In these projects, the trading logic relies on the model’s output, which is inherently non-deterministic and can change over time. To make things worse, you may get downgraded to a cheaper model mid-session due to rate limits or quota exhaustion.
This means the exact same results cannot be reproduced, even if the rules, data, and environment are fixed.
A simple solution
Instead of relying on MCP agents to research and trade, use them to generate code that you review, version-control, and run in a controlled environment. Over time, the accumulated code can be curated into a strategy or research library.
Based on our experience with hundreds of hours of AI-assisted strategy and product development, we recommend:
1. Treat AI as a Code Generator, Not an Autonomous Agent
- Use AI to generate reproducible scripts and analysis code
- Review AI-generated plans and code before execution
- Maintain human oversight of critical decisions
2. Version Control Everything
- Regularly commit all analysis scripts, strategies, and utilities to version control
- Include the models and the prompts used to generate the code (e.g., in Pull Request description)
- Document data sources, extraction timestamps, and filters in a data catalog
- Persist backtest results, metrics, and visualizations in structured storage
3. Use the right model for the task
- Use the most capable model to create a detailed plan for the task (e.g. Anthropic Opus or GPT-5 at the time of writing)
- Review the plan using different models to gain confidence (e.g. OpenAI's o3-pro, Gemini-2.5-pro)
- Use the detailed implementation plan to generate the code. A less capable model can be used here. (e.g. Anthropic Sonnet)
- Review the generated code using different models (e.g.: gemini-2.5-pro, r1 and o3-pro)
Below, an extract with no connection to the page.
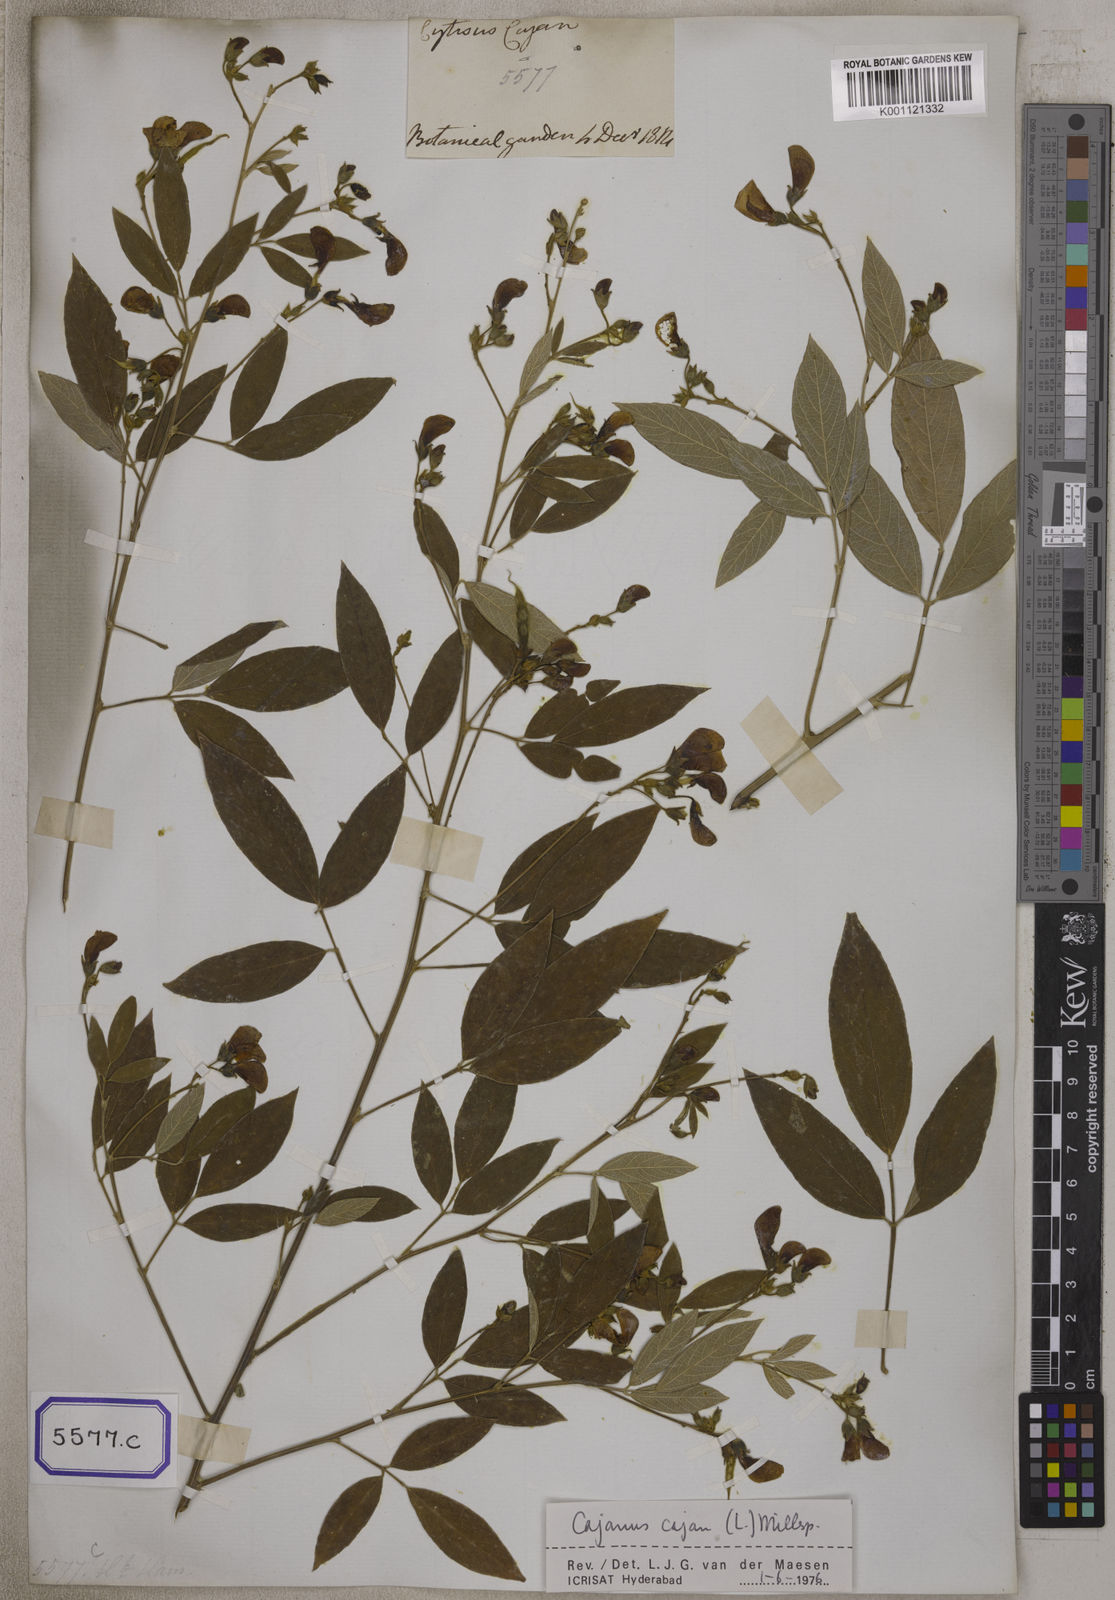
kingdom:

- Conduct the final review of the generated code using human expertise
Note:
Over time, we hope every MCP server and agentic tool will generate audit logs of every tool call, including inputs, outputs, model IDs, and timestamps. This would resolve several reproducibility issues.
Conclusion
Pure MCP agentic workflows are productivity rockets—but but also reproducibility traps. For credible research, treat agents as compilers and planners rather than autonomous researchers. Generate code, pin environments and data, and log every run.
If a result can’t be reproduced from code, config, data snapshot, and a manifest, it’s not research—it’s a demo.